Page MenuHomePhabricator

Increase visibility of kubernetes network status
Open, MediumPublic

Description

Context: Follow-up of incident from 2024-02-07 (newly added kubernetes nodes missing BGP configuration).

We do not have good visibility into the network of kubernetes clusters.

  • We already collect some metrics from Calico components, we should make them more visible by adding key metrics to dashboards and possibly alerts
  • We do not have any metrics related to BGP sessions. These are not available in calico "open core", so we probably want to run bird-exporter.
    • Specific for situations like that incident: nodes pooled in pybal vs BGP status would be useful to have

Event Timeline

lmata subscribed.

please let us know if we can assist :-)

jijiki changed the task status from Open to Stalled.Apr 2 2025, 11:46 AM
jijiki moved this task from Incoming 🐫 to ⎈Kubernetes on the serviceops-deprecated board.
JMeybohm changed the task status from Stalled to Open.EditedMar 31 2026, 12:04 PM
JMeybohm triaged this task as Medium priority.
JMeybohm edited projects, added ServiceOps new, netops; removed serviceops-deprecated.

We had some issues that could have been surfaced by this while populating racks that use new nokia switches (T417817) and netops invested in making the relevant information more accessible in T387287: Prometheus: attach host's BGP/interface remote side metrics, dashboard at: https://grafana.wikimedia.org/goto/afhobcaujherkc?orgId=1.

> The data:

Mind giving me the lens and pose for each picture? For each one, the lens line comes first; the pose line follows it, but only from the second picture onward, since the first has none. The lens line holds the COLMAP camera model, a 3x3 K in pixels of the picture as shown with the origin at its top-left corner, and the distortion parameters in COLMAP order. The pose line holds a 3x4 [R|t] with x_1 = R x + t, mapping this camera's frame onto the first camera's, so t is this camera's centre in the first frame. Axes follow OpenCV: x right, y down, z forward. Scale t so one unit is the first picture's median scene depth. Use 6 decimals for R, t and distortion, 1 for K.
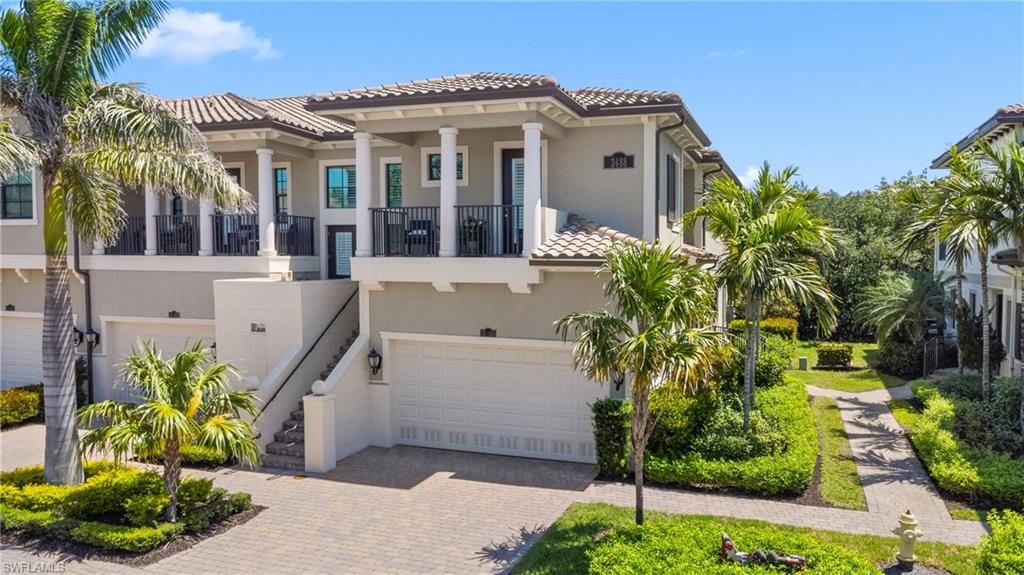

> Work instructions:
Decide whether each statement below agrees with the Phabricator task on kubernetes network visibility. For each, answer yes or no and quote the words of the task that decide it.
1. Some metrics from Calico components are already being collected.
2. The incident that prompted the task involved newly added kubernetes nodes that lacked BGP configuration.
3. The task was triaged as High priority.

> Result of the exercise:
1. Yes: "We already collect some metrics from Calico components"
2. Yes: "newly added kubernetes nodes missing BGP configuration"
3. No: "JMeybohm triaged this task as Medium priority."